* _WRITTEN INSTRUCTION A_
Write out again the part of the Python recipe below that opens with the words "Here's one way" and closes with "the Holy Bible.", swapping "Ubuntu Linux" for "Debian Linux".

* _SOURCE PASSAGE_

- - -

Python Recipe: Read file, find pattern, print matches

By Ben Welsh • April 14, 2008

Our first two recipes focused primarily on how to open one or more files and loop through them line by line. While we paid a little attention to how we could search for patterns using regular expressions, we didn't try to do a whole lot with what we caught. Hell, we didn't even try very hard to write a good regex.

But when you start to get serious about searching for patterns in text, one of the obvious goals is to single out and collect your matches. Maybe you want to pull all the phone numbers out of big blobs of text. Or email addresses. Or anything enclosed in quotation marks. Whatever.

Here's one way to try it.

But before we get going, let me just say that I'm going to assume you read the first couple recipes and won't be working too hard to explain the stuff covered there. And keep in mind that my keystrokes are coming right off my home computer, which runs Ubuntu Linux. I'll try to provide Mac and Windows translations as we go, but I might muck a phoneme here and there. If anything is screwed up and doesn't work on your end, just shoot me an email or drop a comment. We'll iron it out.

Formalities aside, here's the example task I've selected to achieve our mission.

Download the King James Version of the Holy Bible.
Read through each line of text.
Capture each four-letter word.
Print them out.

Let's do it.

1. Open the command line, create a working directory, move there.

We're going to start the same way we did in the first two lessons, creating a working folder for all our files and moving in with our command line.

cd Documents/
mkdir py-search-and-capture
cd py-search-and-capture/

The commands should work just as easily in Mac as in Linux. If you're working in Windows, you'll be on the "C:/" file structure, rather than the Unix-style structure above. So you might"mkdir" a new working directory in your "C:/TEMP" folder or wherever else you'd like to work. Or just make a folder wherever through Windows Explorer and "cd" there after the fact through the command line.

2. Download our source file, The King James Version of the Holy Bible

We're going to use the text file provided Project Gutenberg as our source. As in the earlier lessons, I'm going to use the curl command-line utility to retrieve the file, but you should feel free to download it to our working directory using your web browser, if you prefer.

curl -O http://www.gutenberg.org/dirs/etext92/bible11.txt

3. Create our python script in the text editor of your choice.

vim search.py

The line above, which again should work for Linux or Mac, will open a new file in vim, the command-line text editor that I prefer. You can follow along, or feel free to make your own file in the application you prefer. If you're a newbie Windows user, Notepad should work great.

If you're following along in vim, you'll need to enter "insert mode" so you can start entering text. Do that by hitting:

4. Write the code!

#!/usr/bin/env python
import re

bible = open("kjv10.txt", "r")
regex = re.compile(r'\b\w{4}\b')

for line in bible:
    four_letter_words = regex.findall(line)
    for word in four_letter_words:
        print word

Our file opens by importing the re module, which will allow us to call upon Python's regular expression library. We then open our Bible into a variable of the same name and, as in previous recipes, open a loop that will iterate through each line in the file.

- - -

* _WRITTEN INSTRUCTION B_
From the records below, retype the part that opens with the line containing "catalogue / barcode: US 238813" and closes with the line containing "determined by: Silva, P. C.", both lines included.

- - -

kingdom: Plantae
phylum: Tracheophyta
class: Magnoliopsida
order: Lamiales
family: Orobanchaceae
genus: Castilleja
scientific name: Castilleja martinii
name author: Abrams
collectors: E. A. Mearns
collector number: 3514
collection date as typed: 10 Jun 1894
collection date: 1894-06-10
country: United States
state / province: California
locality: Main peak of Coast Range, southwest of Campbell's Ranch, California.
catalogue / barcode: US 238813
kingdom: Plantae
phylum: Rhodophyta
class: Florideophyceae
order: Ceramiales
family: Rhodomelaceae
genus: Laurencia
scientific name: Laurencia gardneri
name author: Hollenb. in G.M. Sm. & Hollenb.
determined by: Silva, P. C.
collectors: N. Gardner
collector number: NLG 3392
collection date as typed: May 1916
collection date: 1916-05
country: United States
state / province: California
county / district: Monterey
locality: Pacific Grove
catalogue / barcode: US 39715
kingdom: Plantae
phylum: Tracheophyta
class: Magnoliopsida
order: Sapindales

- - -

* _PROBLEM SOLUTION A_
Here's one way to try it.

But before we get going, let me just say that I'm going to assume you read the first couple recipes and won't be working too hard to explain the stuff covered there. And keep in mind that my keystrokes are coming right off my home computer, which runs Debian Linux. I'll try to provide Mac and Windows translations as we go, but I might muck a phoneme here and there. If anything is screwed up and doesn't work on your end, just shoot me an email or drop a comment. We'll iron it out.

Formalities aside, here's the example task I've selected to achieve our mission.

Download the King James Version of the Holy Bible.

* _PROBLEM SOLUTION B_
catalogue / barcode: US 238813
kingdom: Plantae
phylum: Rhodophyta
class: Florideophyceae
order: Ceramiales
family: Rhodomelaceae
genus: Laurencia
scientific name: Laurencia gardneri
name author: Hollenb. in G.M. Sm. & Hollenb.
determined by: Silva, P. C.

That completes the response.